Campaigners for a YES vote in the referendum argue that voters would no longer need to vote tactically for candidates in elections.
'Yes to fairer votes': "AV simply eliminates the need for [tactical voting]. Why should we have to abandon the party we actually support, to prevent the party we least support getting in? The dilemma facing millions of voters is often characterised as the choice between 'voting with your head or your heart'. AV allows people to do both."
'No 2 AV': "AV wouldn't eliminate tactical voting, it would reinvent it. Under AV, the challenge comes in working out the order in which candidates are eliminated, and ordering your preferences accordingly."
If AV is adopted by the UK after the referendum, people will not need to vote tactically for their first choice candidate.
However, when choosing how to rank the rest of the candidates (and the parties they represent) on their ballot paper, people would be able to put the candidates in an order that influences who would win if their favourite candidate loses. In practice, they would rank lowest the candidate (and party) that is most likely to beat their favoured candidate.

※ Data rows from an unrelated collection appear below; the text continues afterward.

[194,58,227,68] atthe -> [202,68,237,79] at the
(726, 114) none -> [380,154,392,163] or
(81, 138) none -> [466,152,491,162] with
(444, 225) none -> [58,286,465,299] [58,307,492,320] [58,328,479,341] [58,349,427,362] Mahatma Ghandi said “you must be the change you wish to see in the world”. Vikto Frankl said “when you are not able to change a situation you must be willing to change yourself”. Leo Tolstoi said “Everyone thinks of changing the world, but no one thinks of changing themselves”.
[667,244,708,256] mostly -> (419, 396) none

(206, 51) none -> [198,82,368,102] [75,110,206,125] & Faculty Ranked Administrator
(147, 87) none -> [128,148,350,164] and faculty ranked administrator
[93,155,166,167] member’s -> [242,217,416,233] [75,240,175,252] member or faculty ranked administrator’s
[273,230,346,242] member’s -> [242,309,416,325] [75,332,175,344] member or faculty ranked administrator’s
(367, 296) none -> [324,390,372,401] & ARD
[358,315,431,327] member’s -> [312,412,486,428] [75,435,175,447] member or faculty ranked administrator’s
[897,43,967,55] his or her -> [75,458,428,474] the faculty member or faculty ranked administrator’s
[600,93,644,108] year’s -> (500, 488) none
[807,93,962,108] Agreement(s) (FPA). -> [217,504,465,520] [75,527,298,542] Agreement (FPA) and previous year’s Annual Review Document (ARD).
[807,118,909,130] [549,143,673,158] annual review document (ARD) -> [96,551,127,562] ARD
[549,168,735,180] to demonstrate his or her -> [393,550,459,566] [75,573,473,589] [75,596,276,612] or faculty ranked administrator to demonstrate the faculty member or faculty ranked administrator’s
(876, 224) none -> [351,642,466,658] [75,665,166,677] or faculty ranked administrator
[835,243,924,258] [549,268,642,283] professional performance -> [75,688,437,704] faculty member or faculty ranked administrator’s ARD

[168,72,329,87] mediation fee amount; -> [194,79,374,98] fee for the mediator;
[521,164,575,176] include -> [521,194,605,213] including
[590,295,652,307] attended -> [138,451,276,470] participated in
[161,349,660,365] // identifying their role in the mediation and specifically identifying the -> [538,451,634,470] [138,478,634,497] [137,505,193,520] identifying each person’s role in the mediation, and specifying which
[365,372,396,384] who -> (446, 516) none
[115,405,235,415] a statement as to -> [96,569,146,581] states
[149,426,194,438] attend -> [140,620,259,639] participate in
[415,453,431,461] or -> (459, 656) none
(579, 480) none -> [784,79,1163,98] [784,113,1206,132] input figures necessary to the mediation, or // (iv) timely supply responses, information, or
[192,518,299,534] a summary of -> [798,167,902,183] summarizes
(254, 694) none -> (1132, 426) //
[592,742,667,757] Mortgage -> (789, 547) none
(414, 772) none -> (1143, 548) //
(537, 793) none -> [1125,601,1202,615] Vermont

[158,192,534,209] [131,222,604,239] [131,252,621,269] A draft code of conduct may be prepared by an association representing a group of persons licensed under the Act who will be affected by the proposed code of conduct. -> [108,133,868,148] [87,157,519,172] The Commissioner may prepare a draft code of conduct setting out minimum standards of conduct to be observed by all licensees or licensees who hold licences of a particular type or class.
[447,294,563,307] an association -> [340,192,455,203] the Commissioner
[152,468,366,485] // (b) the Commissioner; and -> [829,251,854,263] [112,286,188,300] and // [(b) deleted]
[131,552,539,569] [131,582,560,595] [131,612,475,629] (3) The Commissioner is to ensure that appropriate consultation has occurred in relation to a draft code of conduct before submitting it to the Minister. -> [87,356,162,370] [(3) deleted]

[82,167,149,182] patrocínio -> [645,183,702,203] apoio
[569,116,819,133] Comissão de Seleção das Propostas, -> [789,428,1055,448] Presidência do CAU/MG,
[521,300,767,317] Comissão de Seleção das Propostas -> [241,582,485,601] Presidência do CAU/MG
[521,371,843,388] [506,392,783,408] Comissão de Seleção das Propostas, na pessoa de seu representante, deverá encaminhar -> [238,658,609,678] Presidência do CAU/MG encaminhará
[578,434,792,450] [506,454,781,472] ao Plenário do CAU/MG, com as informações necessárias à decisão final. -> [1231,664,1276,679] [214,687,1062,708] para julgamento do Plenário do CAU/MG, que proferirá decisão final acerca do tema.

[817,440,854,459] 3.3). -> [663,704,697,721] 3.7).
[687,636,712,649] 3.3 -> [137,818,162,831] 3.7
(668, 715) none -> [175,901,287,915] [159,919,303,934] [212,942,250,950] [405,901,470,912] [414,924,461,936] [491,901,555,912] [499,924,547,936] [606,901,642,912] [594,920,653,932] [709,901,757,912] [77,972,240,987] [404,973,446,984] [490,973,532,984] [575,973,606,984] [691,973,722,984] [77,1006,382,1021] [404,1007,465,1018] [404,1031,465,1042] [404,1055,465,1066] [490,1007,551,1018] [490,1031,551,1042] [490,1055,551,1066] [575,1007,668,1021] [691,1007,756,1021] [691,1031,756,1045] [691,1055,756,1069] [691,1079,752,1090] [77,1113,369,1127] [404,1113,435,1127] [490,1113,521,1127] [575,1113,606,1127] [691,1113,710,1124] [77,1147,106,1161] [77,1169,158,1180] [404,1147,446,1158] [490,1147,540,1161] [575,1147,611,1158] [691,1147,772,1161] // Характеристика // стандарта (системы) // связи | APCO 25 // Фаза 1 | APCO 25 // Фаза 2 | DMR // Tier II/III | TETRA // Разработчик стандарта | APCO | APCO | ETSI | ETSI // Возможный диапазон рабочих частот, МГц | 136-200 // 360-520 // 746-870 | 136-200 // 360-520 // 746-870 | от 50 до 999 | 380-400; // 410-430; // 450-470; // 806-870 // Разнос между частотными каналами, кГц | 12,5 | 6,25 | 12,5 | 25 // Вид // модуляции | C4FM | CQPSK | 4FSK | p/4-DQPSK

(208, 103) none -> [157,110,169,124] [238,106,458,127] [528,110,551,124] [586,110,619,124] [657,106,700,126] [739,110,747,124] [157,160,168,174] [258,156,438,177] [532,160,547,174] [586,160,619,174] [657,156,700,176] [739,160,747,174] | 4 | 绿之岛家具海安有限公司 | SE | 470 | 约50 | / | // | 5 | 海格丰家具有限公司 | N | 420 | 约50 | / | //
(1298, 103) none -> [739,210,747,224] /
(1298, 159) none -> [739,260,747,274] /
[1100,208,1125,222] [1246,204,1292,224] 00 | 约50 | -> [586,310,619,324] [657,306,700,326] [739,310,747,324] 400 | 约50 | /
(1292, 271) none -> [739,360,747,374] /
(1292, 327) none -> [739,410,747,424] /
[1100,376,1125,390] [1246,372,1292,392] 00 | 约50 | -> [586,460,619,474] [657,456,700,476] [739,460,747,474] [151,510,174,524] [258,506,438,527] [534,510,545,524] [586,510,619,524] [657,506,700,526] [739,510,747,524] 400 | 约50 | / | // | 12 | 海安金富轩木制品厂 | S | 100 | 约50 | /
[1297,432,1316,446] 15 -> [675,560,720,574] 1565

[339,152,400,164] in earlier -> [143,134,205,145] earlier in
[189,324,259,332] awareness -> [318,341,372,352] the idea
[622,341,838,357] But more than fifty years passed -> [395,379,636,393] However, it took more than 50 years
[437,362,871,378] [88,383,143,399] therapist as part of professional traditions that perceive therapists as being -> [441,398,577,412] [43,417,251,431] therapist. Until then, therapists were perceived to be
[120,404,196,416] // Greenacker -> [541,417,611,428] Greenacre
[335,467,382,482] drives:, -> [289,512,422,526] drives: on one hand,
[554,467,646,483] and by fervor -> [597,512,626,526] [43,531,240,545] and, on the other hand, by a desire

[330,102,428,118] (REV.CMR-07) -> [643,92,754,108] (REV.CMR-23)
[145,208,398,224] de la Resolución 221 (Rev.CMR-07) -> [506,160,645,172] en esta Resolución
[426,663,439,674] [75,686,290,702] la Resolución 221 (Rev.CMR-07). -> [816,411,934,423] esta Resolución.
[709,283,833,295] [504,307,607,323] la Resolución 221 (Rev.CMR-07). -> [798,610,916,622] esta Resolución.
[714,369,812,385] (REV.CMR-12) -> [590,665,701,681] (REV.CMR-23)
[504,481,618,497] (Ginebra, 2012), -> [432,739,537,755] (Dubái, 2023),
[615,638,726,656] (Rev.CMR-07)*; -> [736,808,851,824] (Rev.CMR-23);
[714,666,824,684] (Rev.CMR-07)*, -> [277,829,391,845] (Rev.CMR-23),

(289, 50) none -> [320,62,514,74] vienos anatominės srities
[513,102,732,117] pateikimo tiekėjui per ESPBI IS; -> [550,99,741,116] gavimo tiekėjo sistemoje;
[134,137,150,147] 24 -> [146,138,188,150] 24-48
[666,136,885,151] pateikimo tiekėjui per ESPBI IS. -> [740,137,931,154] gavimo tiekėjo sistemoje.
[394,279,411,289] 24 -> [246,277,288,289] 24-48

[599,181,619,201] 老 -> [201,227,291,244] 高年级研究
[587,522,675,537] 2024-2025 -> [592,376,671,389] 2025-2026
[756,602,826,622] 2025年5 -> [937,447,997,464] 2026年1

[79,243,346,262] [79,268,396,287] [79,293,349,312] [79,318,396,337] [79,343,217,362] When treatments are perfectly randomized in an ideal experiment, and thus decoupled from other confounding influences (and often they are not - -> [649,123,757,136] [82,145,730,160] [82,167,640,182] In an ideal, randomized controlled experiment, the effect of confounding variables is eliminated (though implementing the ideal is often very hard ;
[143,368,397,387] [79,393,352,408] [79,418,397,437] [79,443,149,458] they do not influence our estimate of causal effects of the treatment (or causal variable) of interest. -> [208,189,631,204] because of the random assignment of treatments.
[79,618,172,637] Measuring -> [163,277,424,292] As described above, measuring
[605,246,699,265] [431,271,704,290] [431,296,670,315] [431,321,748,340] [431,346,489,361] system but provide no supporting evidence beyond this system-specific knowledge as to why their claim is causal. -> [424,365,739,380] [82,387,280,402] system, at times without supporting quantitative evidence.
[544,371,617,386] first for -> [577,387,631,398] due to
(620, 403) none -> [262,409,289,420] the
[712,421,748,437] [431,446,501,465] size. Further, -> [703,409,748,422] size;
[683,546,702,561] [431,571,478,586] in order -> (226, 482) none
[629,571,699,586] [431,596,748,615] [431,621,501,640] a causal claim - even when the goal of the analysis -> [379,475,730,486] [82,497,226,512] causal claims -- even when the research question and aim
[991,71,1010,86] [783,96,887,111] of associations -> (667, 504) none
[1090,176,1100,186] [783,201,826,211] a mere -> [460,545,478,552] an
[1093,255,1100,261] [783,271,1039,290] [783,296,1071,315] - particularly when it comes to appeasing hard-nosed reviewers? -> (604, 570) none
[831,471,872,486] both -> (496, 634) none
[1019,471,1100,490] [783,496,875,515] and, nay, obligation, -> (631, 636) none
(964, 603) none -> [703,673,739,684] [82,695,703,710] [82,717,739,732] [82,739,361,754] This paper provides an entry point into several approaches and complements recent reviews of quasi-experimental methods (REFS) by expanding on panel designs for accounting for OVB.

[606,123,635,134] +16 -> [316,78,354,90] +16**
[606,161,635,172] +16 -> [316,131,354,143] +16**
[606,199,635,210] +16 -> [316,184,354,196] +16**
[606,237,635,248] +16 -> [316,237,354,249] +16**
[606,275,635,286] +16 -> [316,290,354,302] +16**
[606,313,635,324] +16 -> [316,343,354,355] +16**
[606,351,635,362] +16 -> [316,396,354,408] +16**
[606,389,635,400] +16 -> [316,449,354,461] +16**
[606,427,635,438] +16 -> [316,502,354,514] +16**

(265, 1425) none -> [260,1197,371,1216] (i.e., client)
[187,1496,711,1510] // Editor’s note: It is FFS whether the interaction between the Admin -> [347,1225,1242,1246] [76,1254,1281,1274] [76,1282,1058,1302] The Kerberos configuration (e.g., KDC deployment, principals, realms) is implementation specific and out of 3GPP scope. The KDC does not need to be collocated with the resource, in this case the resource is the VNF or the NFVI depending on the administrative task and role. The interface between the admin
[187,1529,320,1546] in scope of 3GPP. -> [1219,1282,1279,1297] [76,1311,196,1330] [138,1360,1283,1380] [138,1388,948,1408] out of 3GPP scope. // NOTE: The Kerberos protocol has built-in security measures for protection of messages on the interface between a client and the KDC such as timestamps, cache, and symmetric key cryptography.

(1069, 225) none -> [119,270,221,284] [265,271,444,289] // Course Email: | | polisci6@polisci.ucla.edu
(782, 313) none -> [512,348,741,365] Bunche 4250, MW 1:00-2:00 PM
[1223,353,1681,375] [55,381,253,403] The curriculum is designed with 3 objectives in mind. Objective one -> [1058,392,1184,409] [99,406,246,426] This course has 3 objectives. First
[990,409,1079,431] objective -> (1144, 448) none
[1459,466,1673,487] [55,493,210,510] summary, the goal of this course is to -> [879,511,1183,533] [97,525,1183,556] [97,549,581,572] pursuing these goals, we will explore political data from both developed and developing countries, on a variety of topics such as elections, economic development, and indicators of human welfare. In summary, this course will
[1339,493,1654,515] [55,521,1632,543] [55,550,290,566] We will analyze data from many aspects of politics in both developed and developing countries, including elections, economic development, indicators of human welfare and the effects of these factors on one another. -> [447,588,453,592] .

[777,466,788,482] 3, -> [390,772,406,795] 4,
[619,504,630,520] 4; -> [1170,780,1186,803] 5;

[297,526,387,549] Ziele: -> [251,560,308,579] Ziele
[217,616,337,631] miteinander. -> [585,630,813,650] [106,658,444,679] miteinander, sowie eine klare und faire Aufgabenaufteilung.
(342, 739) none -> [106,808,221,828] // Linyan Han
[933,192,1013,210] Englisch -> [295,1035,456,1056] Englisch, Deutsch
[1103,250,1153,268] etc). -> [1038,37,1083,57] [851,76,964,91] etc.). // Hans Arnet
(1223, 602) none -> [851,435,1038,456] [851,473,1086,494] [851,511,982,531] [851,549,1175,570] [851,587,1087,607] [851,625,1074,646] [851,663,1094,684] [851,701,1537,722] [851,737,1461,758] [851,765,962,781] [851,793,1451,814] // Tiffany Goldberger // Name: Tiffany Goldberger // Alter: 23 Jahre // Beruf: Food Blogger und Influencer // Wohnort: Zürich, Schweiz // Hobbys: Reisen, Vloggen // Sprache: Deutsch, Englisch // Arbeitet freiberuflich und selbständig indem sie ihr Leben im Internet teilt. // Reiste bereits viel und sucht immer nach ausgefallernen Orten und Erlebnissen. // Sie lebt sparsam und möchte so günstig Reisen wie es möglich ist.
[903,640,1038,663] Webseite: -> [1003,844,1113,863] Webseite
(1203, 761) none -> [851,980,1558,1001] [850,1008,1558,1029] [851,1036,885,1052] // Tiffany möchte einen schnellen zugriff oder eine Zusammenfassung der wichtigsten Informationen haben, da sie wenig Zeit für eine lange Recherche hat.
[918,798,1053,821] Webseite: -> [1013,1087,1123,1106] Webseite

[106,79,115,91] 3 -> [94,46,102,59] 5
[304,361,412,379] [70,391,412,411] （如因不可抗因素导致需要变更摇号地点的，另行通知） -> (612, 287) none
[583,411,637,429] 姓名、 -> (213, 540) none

By doing this, if the person's favourite candidate (and party) has not won in their constituency, their vote, by being transferred to another less favoured candidate, will still count against their closest rival candidate (and party).
Under the current First Past the Post system, people will often vote tactically for a candidate that they think has a better change of winning then their preferred candidate, so as to keep out a candidate they don't want to win.
Research reported by the British Academy (the UK's national academy for the humanities and social sciences), indicates that 15 per cent of people voted for a party other than their most preferred in the 2005 general election.
The report goes on to say: "Of those whose first choice was neither Conservative nor Labour, 45% voted for a party other than their most preferred; and of those whose first choice was other than Conservative, Labour or Liberal Democrat, only 21% voted for their most preferred party."
Under AV there would be no technical reason for voting tactically for your most preferred candidate.
However, according to the Constitution Society briefing paper, when it comes to ranking your next preference candidates, in Australia, which uses AV, tactical voting has become very important.
They say: "the evidence from Australia is that voting in AV elections is in general highly 'tactical' since it is necessary to place the candidates in a very specific order of preference to maximise the chances of any particular favoured candidate. Tactical voting does not disappear under AV; instead its arithmetic becomes more complex."
In Australia, political parties often publishe lists that tell voters how to rank candidates to give their party the best chance of winning.